- [Work to complete] Make a verbatim copy of all the records.

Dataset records
——————————

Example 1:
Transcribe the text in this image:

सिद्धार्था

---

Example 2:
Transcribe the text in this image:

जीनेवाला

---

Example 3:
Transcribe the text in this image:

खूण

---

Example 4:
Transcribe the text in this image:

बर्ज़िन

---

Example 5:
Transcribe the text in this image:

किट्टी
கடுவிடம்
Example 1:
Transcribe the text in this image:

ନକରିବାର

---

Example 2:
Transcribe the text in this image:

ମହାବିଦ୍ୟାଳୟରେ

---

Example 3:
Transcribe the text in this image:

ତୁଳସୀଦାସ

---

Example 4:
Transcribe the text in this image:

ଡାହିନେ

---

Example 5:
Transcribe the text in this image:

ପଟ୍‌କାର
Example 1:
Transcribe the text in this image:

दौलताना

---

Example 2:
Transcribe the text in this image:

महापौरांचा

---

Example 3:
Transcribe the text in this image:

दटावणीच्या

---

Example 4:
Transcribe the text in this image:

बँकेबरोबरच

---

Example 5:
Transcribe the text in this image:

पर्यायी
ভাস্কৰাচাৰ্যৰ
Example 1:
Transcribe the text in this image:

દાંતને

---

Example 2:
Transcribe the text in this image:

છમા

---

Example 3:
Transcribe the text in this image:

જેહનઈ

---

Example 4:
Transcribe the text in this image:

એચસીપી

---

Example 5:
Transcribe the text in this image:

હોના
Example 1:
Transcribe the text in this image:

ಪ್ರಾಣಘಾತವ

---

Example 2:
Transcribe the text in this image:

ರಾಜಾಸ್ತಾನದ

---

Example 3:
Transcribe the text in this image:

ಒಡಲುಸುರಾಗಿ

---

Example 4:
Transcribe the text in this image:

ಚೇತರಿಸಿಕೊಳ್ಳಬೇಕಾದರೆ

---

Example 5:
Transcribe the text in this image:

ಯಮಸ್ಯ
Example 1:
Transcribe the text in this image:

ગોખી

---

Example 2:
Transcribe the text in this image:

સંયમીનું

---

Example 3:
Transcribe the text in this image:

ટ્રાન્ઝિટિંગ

——————————

- [Result of the exercise]
Example 1:
Transcribe the text in this image:

सिद्धार्था

---

Example 2:
Transcribe the text in this image:

जीनेवाला

---

Example 3:
Transcribe the text in this image:

खूण

---

Example 4:
Transcribe the text in this image:

बर्ज़िन

---

Example 5:
Transcribe the text in this image:

किट्टी
கடுவிடம்
Example 1:
Transcribe the text in this image:

ନକରିବାର

---

Example 2:
Transcribe the text in this image:

ମହାବିଦ୍ୟାଳୟରେ

---

Example 3:
Transcribe the text in this image:

ତୁଳସୀଦାସ

---

Example 4:
Transcribe the text in this image:

ଡାହିନେ

---

Example 5:
Transcribe the text in this image:

ପଟ୍‌କାର
Example 1:
Transcribe the text in this image:

दौलताना

---

Example 2:
Transcribe the text in this image:

महापौरांचा

---

Example 3:
Transcribe the text in this image:

दटावणीच्या

---

Example 4:
Transcribe the text in this image:

बँकेबरोबरच

---

Example 5:
Transcribe the text in this image:

पर्यायी
ভাস্কৰাচাৰ্যৰ
Example 1:
Transcribe the text in this image:

દાંતને

---

Example 2:
Transcribe the text in this image:

છમા

---

Example 3:
Transcribe the text in this image:

જેહનઈ

---

Example 4:
Transcribe the text in this image:

એચસીપી

---

Example 5:
Transcribe the text in this image:

હોના
Example 1:
Transcribe the text in this image:

ಪ್ರಾಣಘಾತವ

---

Example 2:
Transcribe the text in this image:

ರಾಜಾಸ್ತಾನದ

---

Example 3:
Transcribe the text in this image:

ಒಡಲುಸುರಾಗಿ

---

Example 4:
Transcribe the text in this image:

ಚೇತರಿಸಿಕೊಳ್ಳಬೇಕಾದರೆ

---

Example 5:
Transcribe the text in this image:

ಯಮಸ್ಯ
Example 1:
Transcribe the text in this image:

ગોખી

---

Example 2:
Transcribe the text in this image:

સંયમીનું

---

Example 3:
Transcribe the text in this image:

ટ્રાન્ઝિટિંગ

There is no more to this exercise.